Maid kills venomous cobra with broom handle

A maid first tried to chase away the cobra, but failed to do so. She then repeatedly hit it until its body was split into two.
A maid first tried to chase away the cobra, but failed to do so. She then repeatedly hit it until its body was split into two.PHOTO: CARLOS CHUA

SINGAPORE (THE NEW PAPER) - A cobra that wandered into a landed property home near Dover MRT on Monday morning (May 7) was clubbed to death by the family's maid.

Mr Carlos Chua, 19, a full-time national serviceman, said he told his family to stay indoors and to leash the family's 12-year-old beagle when he saw the snake.

He told The New Paper: "It was acting aggressively to anyone who got near it. I knew that some cobras can spit venom, so I did not get any closer."

The equatorial spitting cobra - also known as the black spitting cobra - is venomous, said the Animal Concerns Research and Education Society (Acres).

Mr Chua said the snake, which was about 50cm long, reared its head from behind plastic pails in the garden when he saw it.

After he left for work at about 8.30am, his Filipino maid, who has been with the family for about 16 years, decided to take matters into her own hands.

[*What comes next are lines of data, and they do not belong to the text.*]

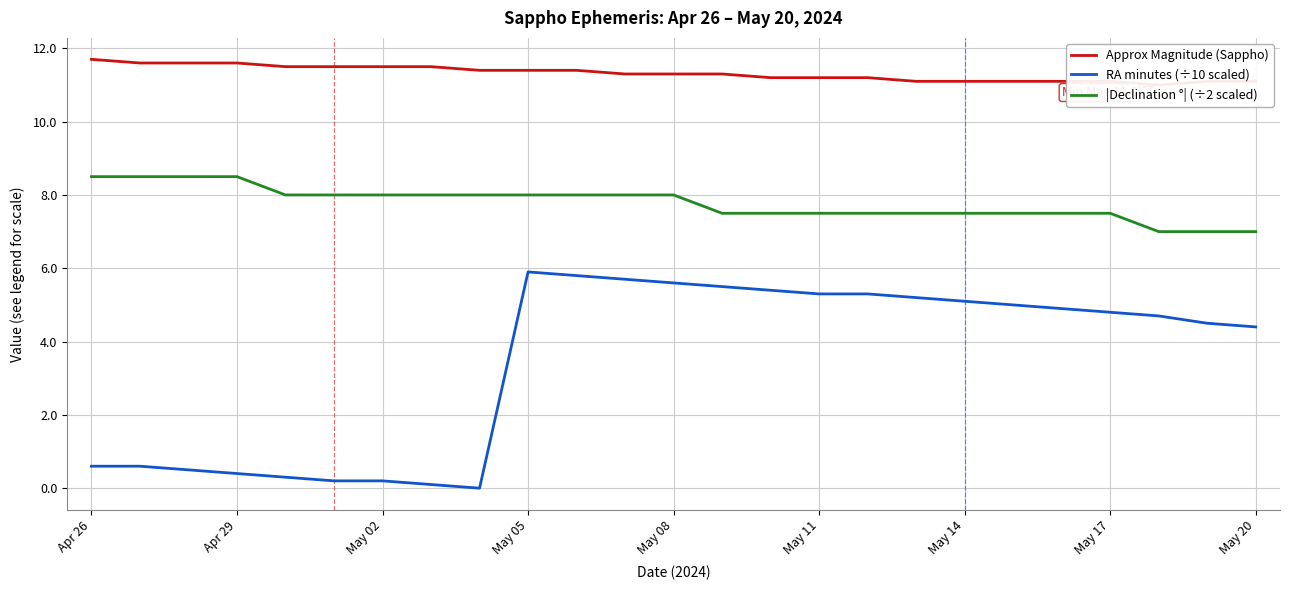

What is the greatest value displayed?

11.7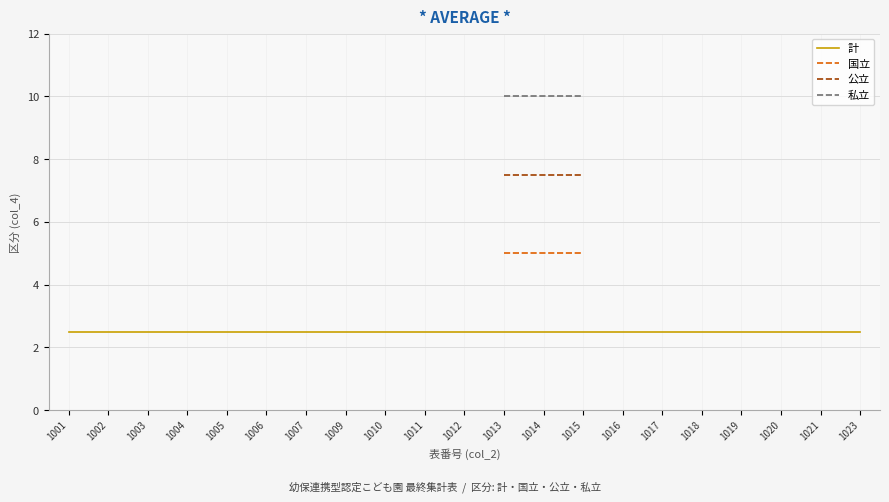

True or false: 公立 and 私立 intersect in this chart.

False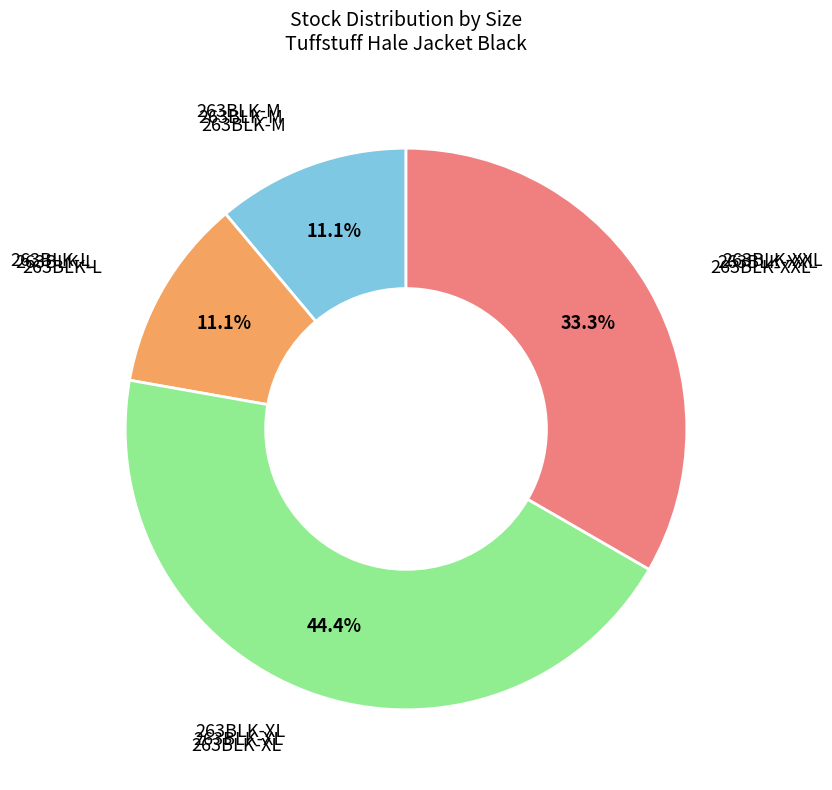

Is there any slice that represents more than half of the pie?

No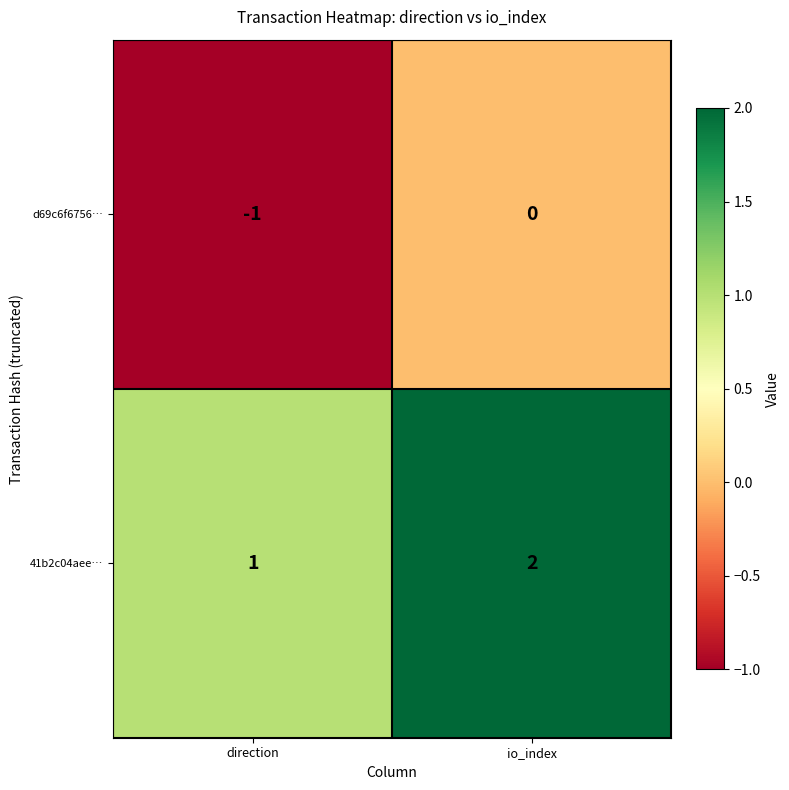

What is the spread (max minus min) of values at io_index?

2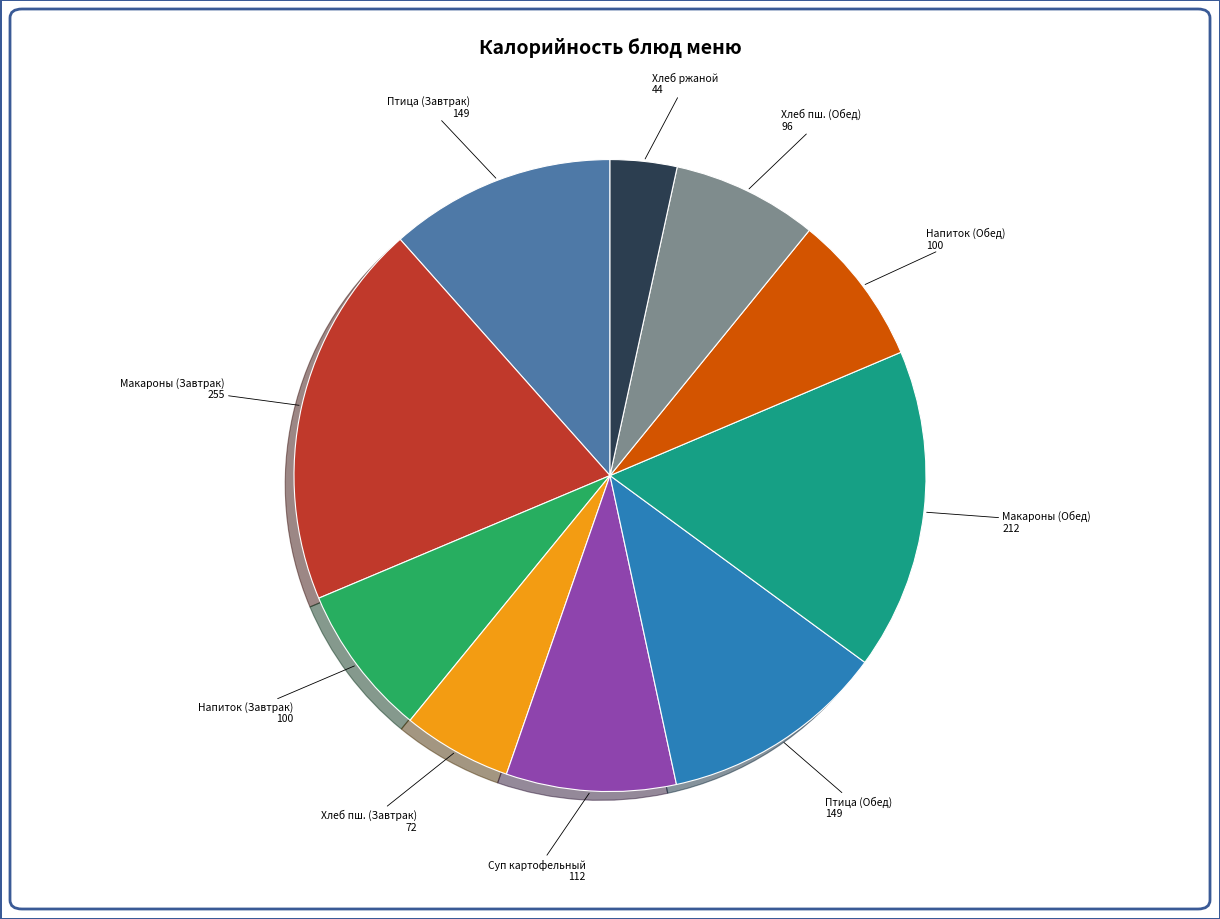

Is there a majority slice in this chart?

No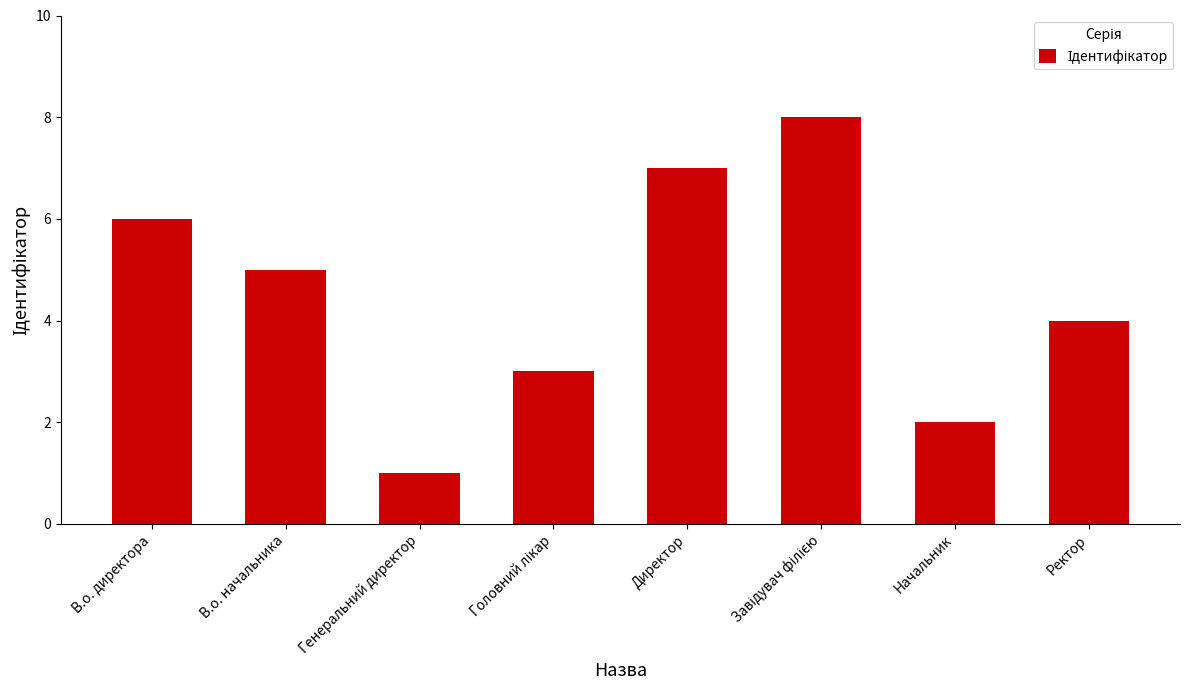

Is it true that the value at Начальник is 2?

True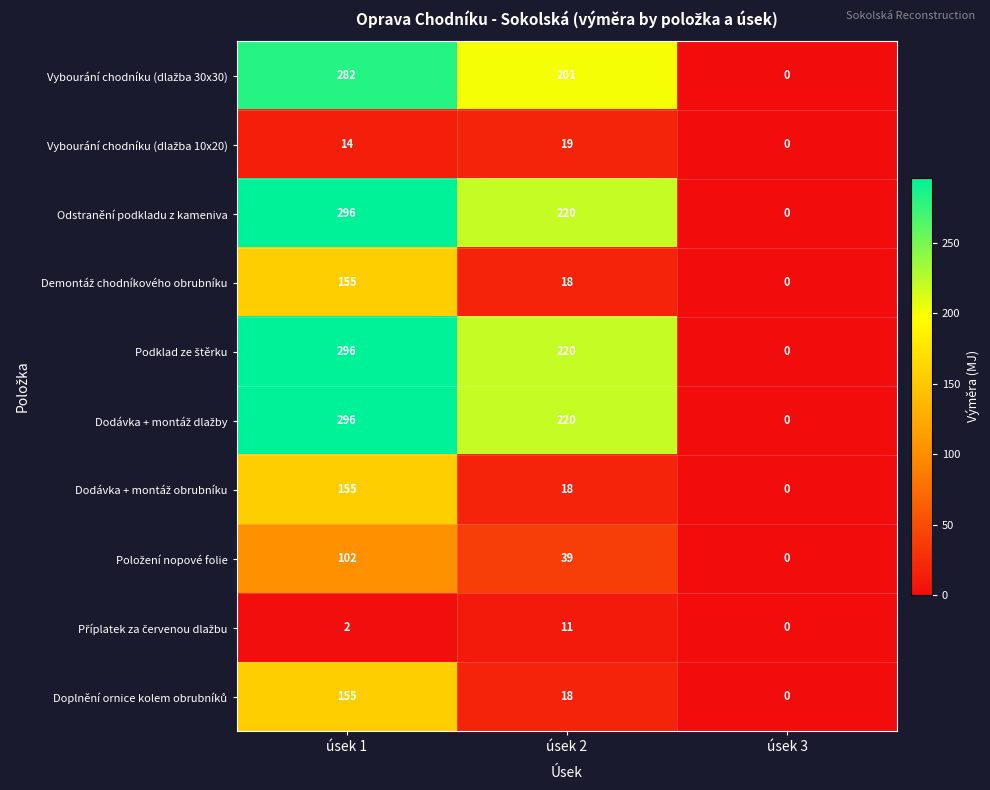

Is it true that Odstranění podkladu z kameniva equals 328 at úsek 2?

False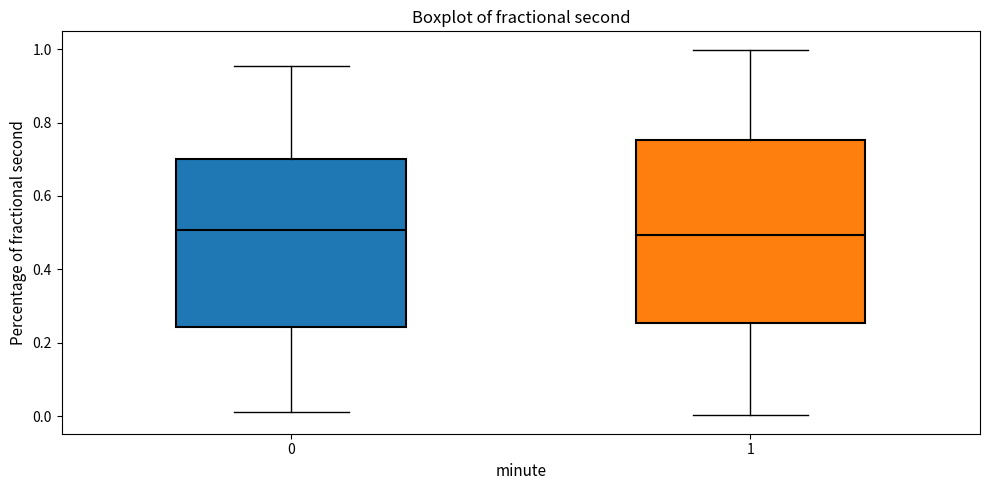

Reading left to right, read every box against the y-axis: the position of its median line, the range the box covers, and the ends of its whiskers. The values are not printed on the chart, so give them approximately, as read against the axis.

0: median 0.50, box 0.24 to 0.70, whiskers 0.02 to 0.96
1: median 0.50, box 0.26 to 0.76, whiskers 0.00 to 1.00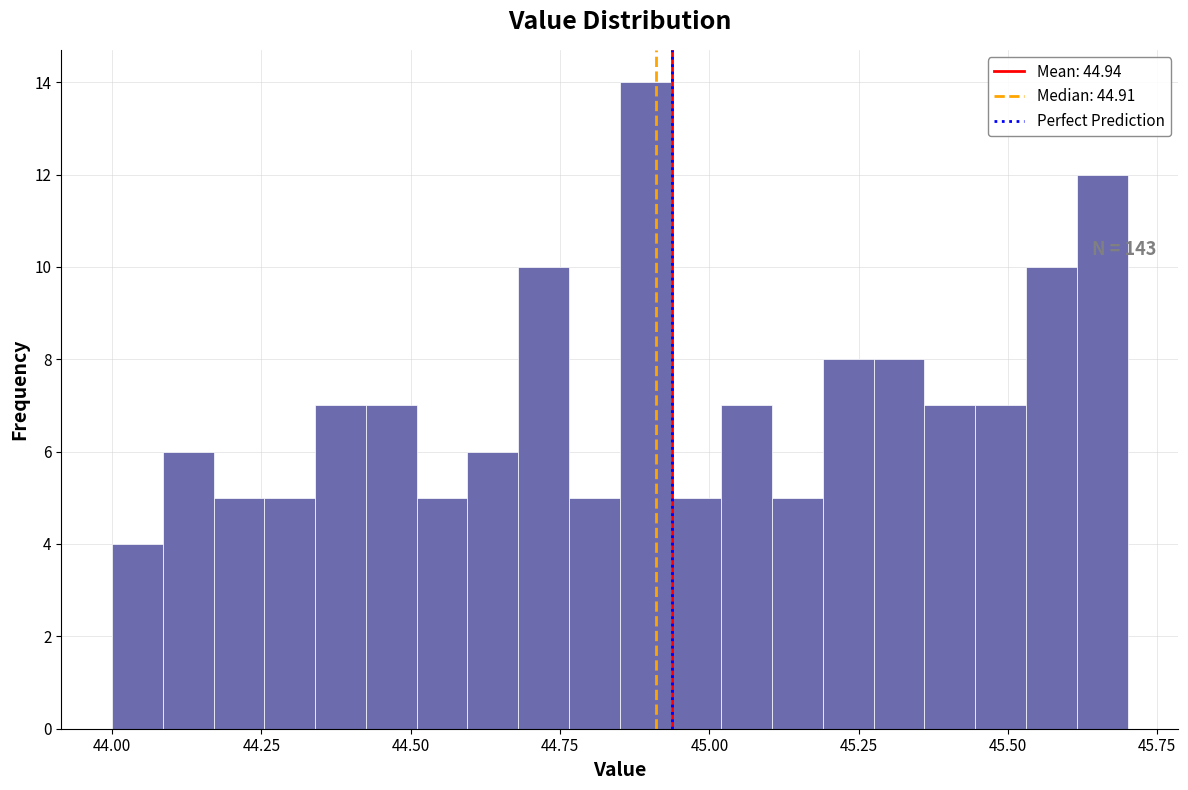

Read against the x-axis, roughly where is the centre of the tallest bar?

44.90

The maid, who wanted to be known only as Ms Mhelyn, 48, said: "I felt nervous when I saw the snake. Even though there was no one at home, I was afraid it might bite my employer."

 
 
 

Wielding a metre-long broom handle, she tried to chase the cobra out, but it became more agitated.

She said: "I didn't want to kill it at first, but it got angrier and refused to move."

She repeatedly hit the cobra until its body was split into two, and disposed of the carcass.

According to the Lee Kong Chian Natural History Museum's website, this species of cobra is usually not aggressive if left alone. When threatened, it might spray venom from its fangs.

The spray can cover a distance of more than a metre, and can cause temporary blindness.

If bitten, a victim's nervous system will get affected by the venom and the result can prove fatal.

Acres' deputy chief executive, Mr Kalai Vanan, told TNP that cobras would not actively attack people. If faced with a similar situation, the public is advised to call the Acres rescue hotline at 9783-7782.

"Attempting to provoke, hurt or kill the snake would only aggravate the situation, which would cause it to be defensive," Mr Kalai said.